* Task description
Rewrite the entries below with every "Hioki IR5051" changed to "equipo Hioki" and everything else unchanged, leaving out the pictures.

* Exercise input
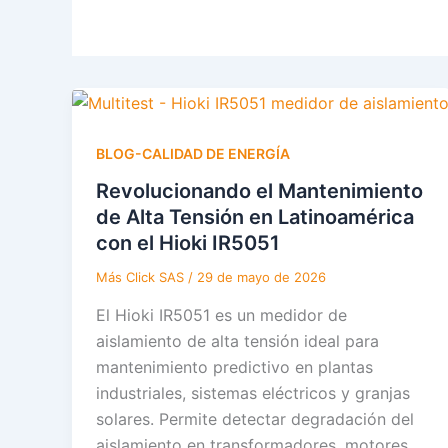
f
i
n
BLOG-CALIDAD DE ENERGÍA
Revolucionando el Mantenimiento
de Alta Tensión en Latinoamérica
con el Hioki IR5051
Más Click SAS
/
29 de mayo de 2026
El Hioki IR5051 es un medidor de
aislamiento de alta tensión ideal para
mantenimiento predictivo en plantas
industriales, sistemas eléctricos y granjas
solares. Permite detectar degradación del
aislamiento en transformadores, motores,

* Exercise output
f
i
n
BLOG-CALIDAD DE ENERGÍA
Revolucionando el Mantenimiento
de Alta Tensión en Latinoamérica
con el equipo Hioki
Más Click SAS
/
29 de mayo de 2026
El equipo Hioki es un medidor de
aislamiento de alta tensión ideal para
mantenimiento predictivo en plantas
industriales, sistemas eléctricos y granjas
solares. Permite detectar degradación del
aislamiento en transformadores, motores,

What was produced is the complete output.